# I scored today!



## happy appy (Feb 18, 2013)

I've been looking for a pony cart for my husband to drive now that he is getting interested. Well this morning I was emailed about a training cart for sale 20 minutes away. Went and took a look and bought it on the spot. Only $100!

My great high didn't end there. Early afternoon a woman emailed me about a 4 wheel cart she had for sale. It came with small horse and pony shafts. One tire needs replacing and one clip on the horse shafts is broken and needs replacing. The paint is a little chipped too but not in horrible condition by far. Well it turns out to be a Jerald Devon Pony Viceroy! I got it for $500 and they met me half way on the road to their place! Instead of a 7 hour return trip it was only 3.5! Woot! Woot! great cart day for me!

Pictures will come when I have a chance. I go to school full time right now and then work after school so it will be the weekend before I get them unless hubby takes some in the day light for me.


----------



## Dreamer (Feb 18, 2013)

Awesome. You did have a great day.


----------



## Rhondaalaska (Feb 18, 2013)

Wow you did good

two carts and great prices

Way to go


----------



## happy appy (Feb 19, 2013)

Here are some crappy pictures of one cart.

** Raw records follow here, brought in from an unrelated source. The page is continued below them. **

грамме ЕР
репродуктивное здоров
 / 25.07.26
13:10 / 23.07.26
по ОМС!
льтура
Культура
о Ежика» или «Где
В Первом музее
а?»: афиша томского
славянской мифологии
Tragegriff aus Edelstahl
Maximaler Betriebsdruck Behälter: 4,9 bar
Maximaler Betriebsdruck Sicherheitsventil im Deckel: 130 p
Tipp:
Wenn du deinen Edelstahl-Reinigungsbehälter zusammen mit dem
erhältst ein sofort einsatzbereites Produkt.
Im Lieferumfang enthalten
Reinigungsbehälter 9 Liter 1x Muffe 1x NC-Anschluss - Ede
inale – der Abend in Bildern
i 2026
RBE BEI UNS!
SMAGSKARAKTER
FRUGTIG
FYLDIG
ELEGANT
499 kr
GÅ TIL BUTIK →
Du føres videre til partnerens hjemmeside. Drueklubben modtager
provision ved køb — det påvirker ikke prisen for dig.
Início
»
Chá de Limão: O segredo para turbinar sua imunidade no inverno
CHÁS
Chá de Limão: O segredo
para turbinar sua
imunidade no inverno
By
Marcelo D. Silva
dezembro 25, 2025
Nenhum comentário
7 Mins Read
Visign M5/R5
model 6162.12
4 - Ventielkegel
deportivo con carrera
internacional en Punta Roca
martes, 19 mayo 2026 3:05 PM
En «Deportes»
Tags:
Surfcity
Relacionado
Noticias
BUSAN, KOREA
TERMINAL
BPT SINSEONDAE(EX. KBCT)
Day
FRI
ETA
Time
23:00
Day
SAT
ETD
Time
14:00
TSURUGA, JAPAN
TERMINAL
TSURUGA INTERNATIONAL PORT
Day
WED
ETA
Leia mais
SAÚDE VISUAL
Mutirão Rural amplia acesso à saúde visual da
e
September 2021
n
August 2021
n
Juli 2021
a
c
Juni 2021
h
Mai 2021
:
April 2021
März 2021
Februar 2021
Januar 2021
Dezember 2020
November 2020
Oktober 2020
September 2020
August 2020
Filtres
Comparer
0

I took them when I got home from work in the dark. It is sitting in one of the hay buildings and the kids have already dropped some hay on it from feed tonight. The 2 sets of shafts are sitting on top of the hay. It never came with a seat cushion but I can find something for hubby it sit on.


----------



## Peggy Porter (Feb 21, 2013)

Tina- tell Al to drive it like you stole it, cause you did! The viceroy sells new for 10 times what you paid for it! And two sets of shafts. Great buy! If I am not mistaken, the seat pad is just a tufted cushion that is not attached to the seat (maybe velcroed to the back or sides) I can't wait to see photos of him driving.


----------



## Renolizzie (Feb 22, 2013)

Wow, that is one snazzy cart.


----------



## crisco41 (Feb 22, 2013)

nice!! wish i could find a good deal like that on a cart, congrads


----------



## rabbitsfizz (Feb 22, 2013)

Am green......


----------